Nautical Rose / Rosa Nautica, Gallery 204, Dayton, 2013
- 1-Nautical Rose View
- 2-Memories detail
1-Nautical Rose View / Site-specific Installation (display built with military camouflage fabric cover of sea salt, platform with mirrors mosaic and video document of the massive exodus of Cuban rafters in 1994.)
2-Memories – Constructed with photo documents of the massive exodus of Cuban rafters in 1994.)
NAUTICAL ROSE / ROSA NAUTICA
These rafts are alternative nautical inventions, created clandestinely and without the possibility of material or technological resources. They are inner tubes adrift, inflated with faith, anguish, and dreams; embarkations with arms and legs as oars, heavy with isolation, fear, and severed roots; constructed to withstand heat, hunger, and thirst. They are vessels launched into the ocean, into the unknown, buffeted by hallucinations as they forge their own destiny, trusting in the miracle of arriving, alive, on the other shore.

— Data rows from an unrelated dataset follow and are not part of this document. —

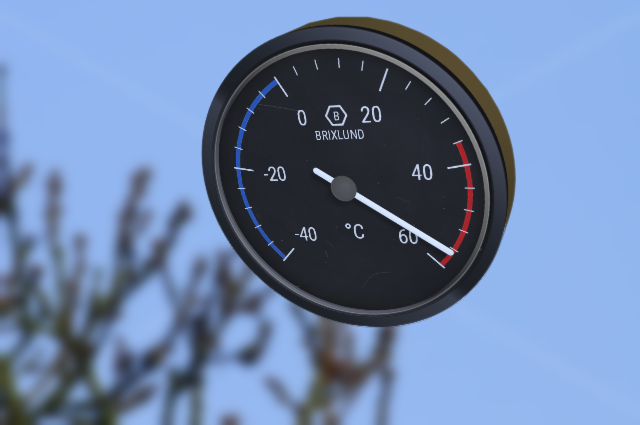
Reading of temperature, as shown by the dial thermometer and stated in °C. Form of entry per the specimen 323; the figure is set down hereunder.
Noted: 56
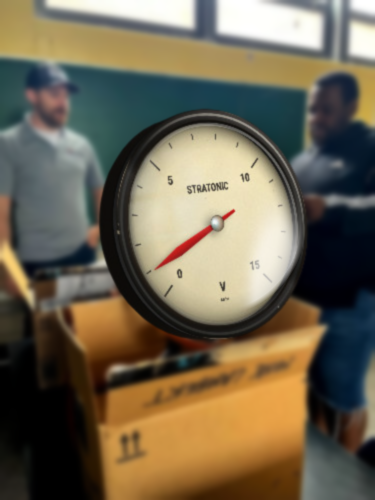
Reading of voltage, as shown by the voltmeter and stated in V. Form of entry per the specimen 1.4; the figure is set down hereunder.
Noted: 1
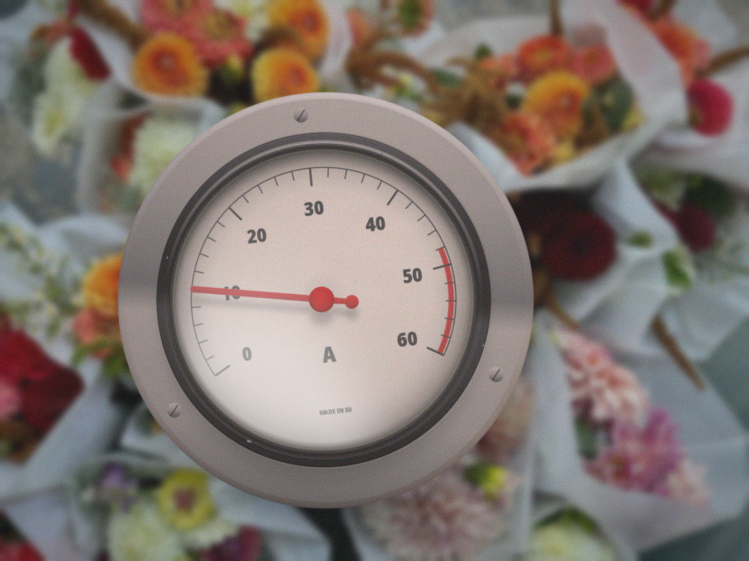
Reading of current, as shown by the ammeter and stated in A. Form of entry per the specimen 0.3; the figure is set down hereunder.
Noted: 10
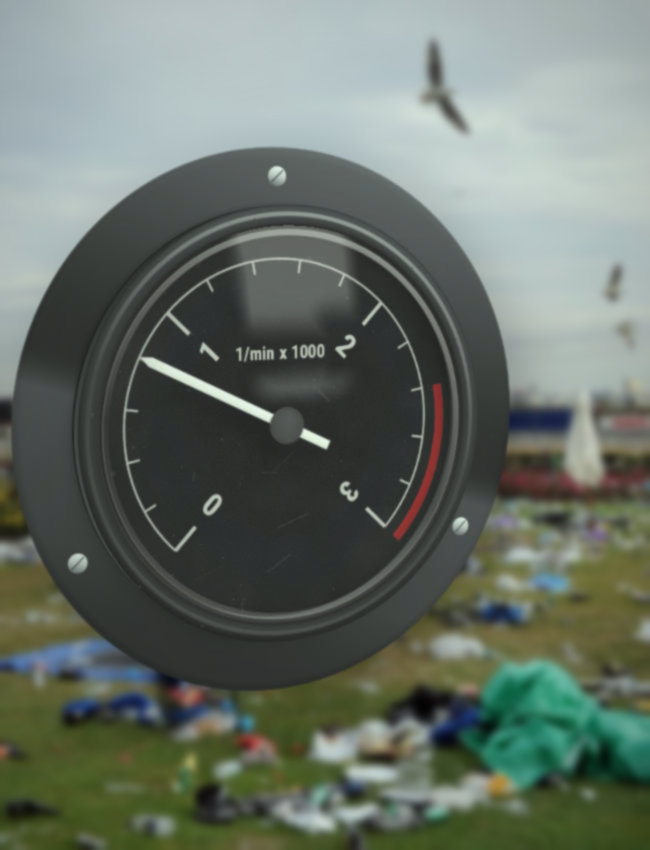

Between August and September of 1994, Cuban dictator Fidel Castro took away the guards from the Cuban coasts, prompting an exodus of thousands of Cubans on rafts in search of Florida’s shores. During that time, some 32,300 Cuban rafters were intercepted by the U.S. Coast Guard. No one knows how many were lost at sea. In a reversal of previous policy, President Clinton sent all those caught to camps at Guantánamo Naval Base, camps that were already housing some 21,600 Haitian refugees, likewise caught at sea.
During the time of this massive exodus, I was newly arrived in Miami and decided to volunteer with the group Brothers to the Rescue, which flew out each day over the Florida Straits—between Key West and Havana—in small planes trying to locate rafts and give their coordinates to the U.S. Coast Guard. The images for this video were taken during that period.
This installation is dedicated to the Cuban people, my people, and their dreams of change. It is an homage to all those who for different reasons have seen themselves obliged to emigrate, carrying with them all of their history, culture, and language to begin a new life in a new country. It is dedicated to those who survived and especially to all those who died trying.